I considered getting her shoes from a well-established shoe store that has outlets at every corner of this town. A store where my mother herself had bought me shoes for school. Where the shoes are gummed and stitched with hand-me-down sentiments, and laced with nostalgia. Proudly made in Kenya. Tough as a rhino’s hide.

You do not just buy a shoe here, you buy into the history of a third-world economy. I opted not to because the shoes did not check the features in my cheat sheet.

I did not want to get her second-hand shoes because … you know … because she is our firstborn and she was going to school for the first time and we wanted everything to be brand spanking new.

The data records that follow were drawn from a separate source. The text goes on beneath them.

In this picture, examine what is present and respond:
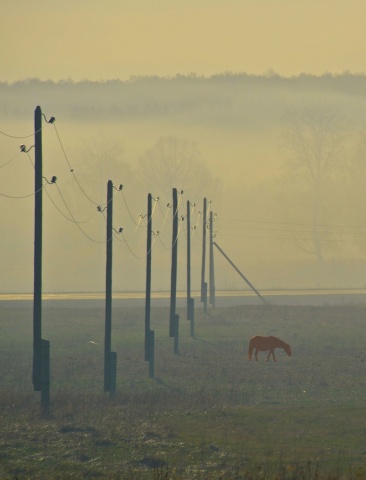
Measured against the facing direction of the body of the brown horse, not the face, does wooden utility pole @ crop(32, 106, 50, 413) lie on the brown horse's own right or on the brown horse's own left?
on the brown horse's own right

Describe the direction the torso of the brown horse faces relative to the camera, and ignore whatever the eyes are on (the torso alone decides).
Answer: to the viewer's right
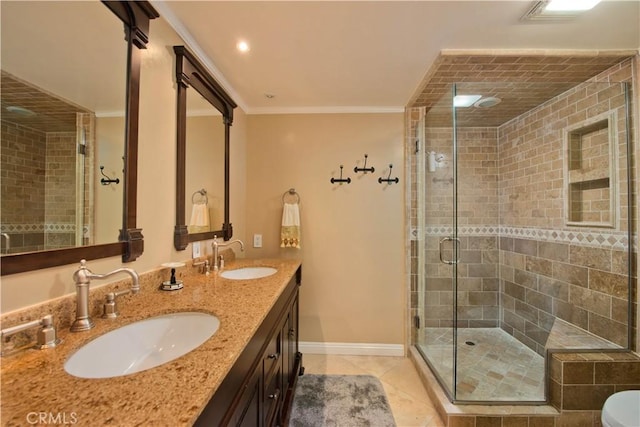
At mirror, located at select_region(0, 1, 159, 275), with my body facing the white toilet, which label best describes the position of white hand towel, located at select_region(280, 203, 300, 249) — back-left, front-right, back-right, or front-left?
front-left

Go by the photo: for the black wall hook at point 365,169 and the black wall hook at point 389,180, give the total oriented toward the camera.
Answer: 2

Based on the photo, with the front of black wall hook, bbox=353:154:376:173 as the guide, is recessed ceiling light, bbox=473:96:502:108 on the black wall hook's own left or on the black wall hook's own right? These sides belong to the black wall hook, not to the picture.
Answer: on the black wall hook's own left

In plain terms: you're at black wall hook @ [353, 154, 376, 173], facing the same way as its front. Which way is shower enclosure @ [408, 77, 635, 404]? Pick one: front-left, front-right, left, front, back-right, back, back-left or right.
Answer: left

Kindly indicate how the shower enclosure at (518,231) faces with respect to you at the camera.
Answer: facing the viewer and to the left of the viewer

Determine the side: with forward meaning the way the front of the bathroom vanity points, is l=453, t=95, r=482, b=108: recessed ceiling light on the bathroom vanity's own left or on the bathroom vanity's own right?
on the bathroom vanity's own left

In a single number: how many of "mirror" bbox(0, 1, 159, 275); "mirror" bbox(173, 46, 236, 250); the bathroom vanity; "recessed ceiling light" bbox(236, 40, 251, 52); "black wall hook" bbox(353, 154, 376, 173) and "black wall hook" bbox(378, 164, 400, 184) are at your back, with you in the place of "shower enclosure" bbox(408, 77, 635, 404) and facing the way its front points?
0

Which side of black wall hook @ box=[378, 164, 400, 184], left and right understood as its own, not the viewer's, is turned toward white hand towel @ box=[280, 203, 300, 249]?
right

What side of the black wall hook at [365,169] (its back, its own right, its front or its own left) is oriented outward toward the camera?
front

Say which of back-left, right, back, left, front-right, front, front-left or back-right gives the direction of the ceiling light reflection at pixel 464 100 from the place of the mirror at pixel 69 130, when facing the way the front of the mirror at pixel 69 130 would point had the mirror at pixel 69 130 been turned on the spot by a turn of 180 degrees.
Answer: back-right

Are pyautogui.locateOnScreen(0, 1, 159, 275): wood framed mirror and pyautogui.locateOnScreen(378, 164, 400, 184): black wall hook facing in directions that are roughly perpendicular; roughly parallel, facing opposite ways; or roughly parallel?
roughly perpendicular

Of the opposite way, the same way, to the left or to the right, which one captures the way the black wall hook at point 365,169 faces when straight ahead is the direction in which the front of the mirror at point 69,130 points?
to the right

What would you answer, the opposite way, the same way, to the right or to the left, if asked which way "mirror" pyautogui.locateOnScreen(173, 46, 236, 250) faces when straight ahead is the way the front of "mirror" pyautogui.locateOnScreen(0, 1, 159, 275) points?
the same way

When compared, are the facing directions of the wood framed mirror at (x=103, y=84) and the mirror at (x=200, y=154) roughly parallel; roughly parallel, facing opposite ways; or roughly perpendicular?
roughly parallel

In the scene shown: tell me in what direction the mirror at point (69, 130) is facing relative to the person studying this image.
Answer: facing the viewer and to the right of the viewer
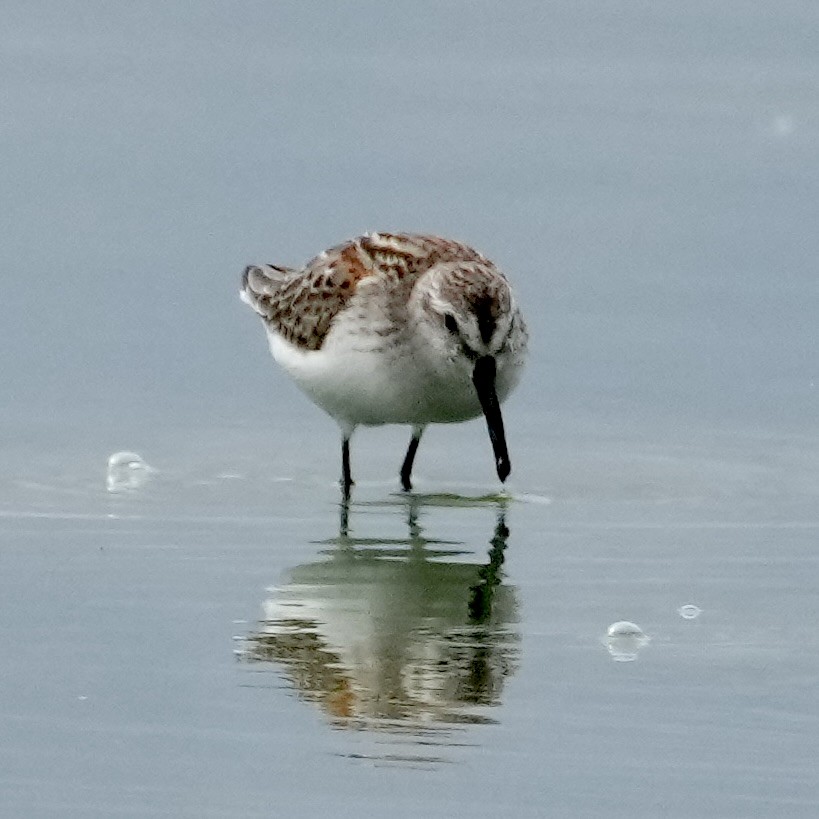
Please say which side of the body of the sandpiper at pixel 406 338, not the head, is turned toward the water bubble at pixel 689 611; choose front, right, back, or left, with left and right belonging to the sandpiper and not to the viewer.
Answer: front

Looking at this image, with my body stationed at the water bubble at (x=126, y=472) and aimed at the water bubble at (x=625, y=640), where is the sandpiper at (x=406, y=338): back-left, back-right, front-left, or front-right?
front-left

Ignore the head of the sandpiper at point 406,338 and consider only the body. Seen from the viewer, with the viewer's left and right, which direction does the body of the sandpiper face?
facing the viewer and to the right of the viewer

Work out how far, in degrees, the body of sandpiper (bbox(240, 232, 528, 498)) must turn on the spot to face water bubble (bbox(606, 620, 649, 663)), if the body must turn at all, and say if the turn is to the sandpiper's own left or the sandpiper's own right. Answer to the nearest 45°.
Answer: approximately 45° to the sandpiper's own right
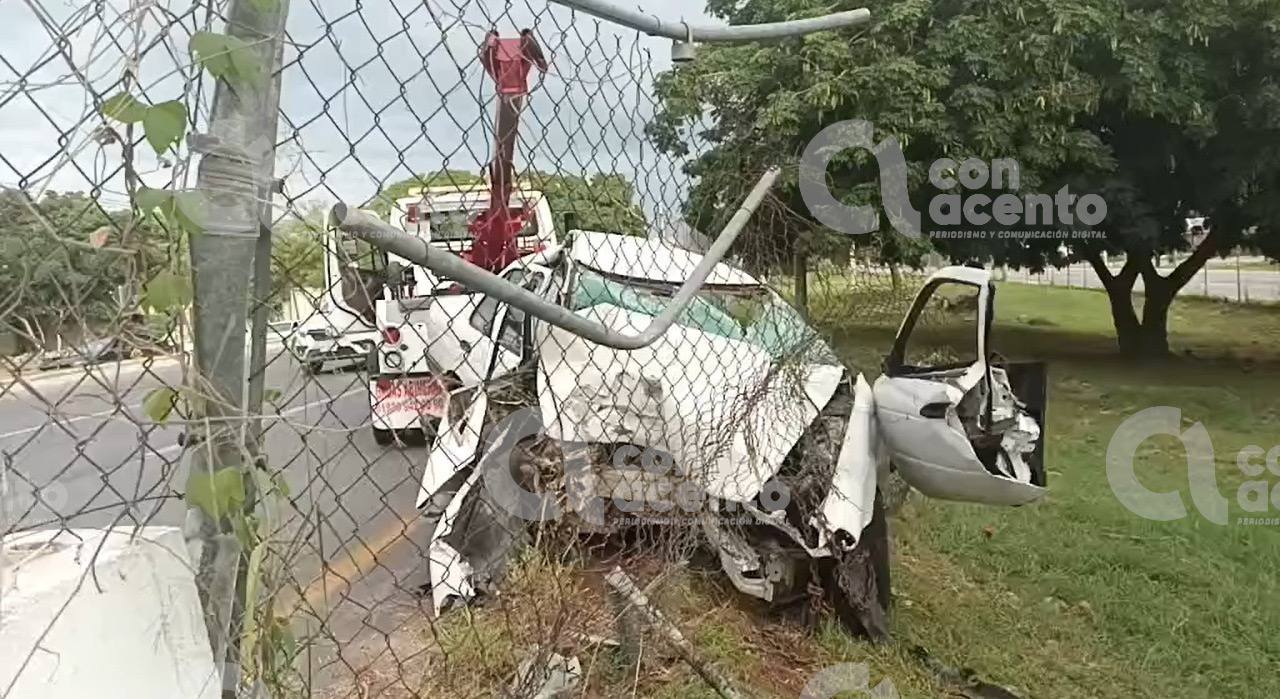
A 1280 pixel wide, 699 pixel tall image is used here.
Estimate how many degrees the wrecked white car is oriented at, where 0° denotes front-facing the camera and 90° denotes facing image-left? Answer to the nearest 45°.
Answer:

I know. I know. My fleeting desires were ridiculously founded in my own braggadocio.

Either way, I wanted shoes that were comfortable to wear and play in, easy to clean and would meet the daily needs of a three-year old in kindergarten. Form and function. The bargain China-made shoes almost met all her needs. Almost. They missed the mark by a small margin.

Well, if you are a manufacturer or importer of school shoes, I am sharing a cheat sheet so you can nail the designs and crafting down to the last stitch. Here are the features us parents want in the school shoes of our toddlers:

We want the shoes made from soft bendable leather and rounded at the toes. It doesn’t have to be pure leather because (a) the toes of our children need room to wiggle around (b) pure leather is a luxury material; it pushes the cost of the shoe up to an unnecessary bracket (c) our children are in school to run and kick balls around; surely, they are not signing up for endurance training with KDF. Artificial leather is just as durable, yet lighter.

We want shoes whose insides are cushioned with soft material, probably lining leather or a breathable cloth. This allows our children to wear the shoes with or without socks, and their chubby feet will still be comfortable.

Children are allowed to wear shoes without socks — they have horrible morning breath, too, but they don’t get smelly feet. That is a truism you can take to the bank.

We also want shoes that have a Velcro strap; no shoelaces and no steel buckles, please. Muna is at an age where she slaps your hand away when you want to help her with something. Especially with wearing her shoes. They call this slap independence. “Mummy, leave! I can do by myself.” I beam with useless pride whenever I see her take the straps out of her shoes, slide her foot in and fasten the Velcro back on. She thrives on that pride, too.

Most important, we want shoes whose soles can bend as far back as our children demand.

Shoes that will bend without breaking at the point of tension, and will not make our children’s adorable feet bleed when the bent leather pokes into them. Rubber soles coupled with soft man-made leather translate to optimum bends.

See the picture there? That is what we want. This is the ultimate test for a rubber sole. A flexible rubber sole means flexible use. We don’t want shoes that will force our children to run with their feet flat on the ground, as if they are skiing the slopes of Chamonix-Mont-Blanc in France. Life is too short for that.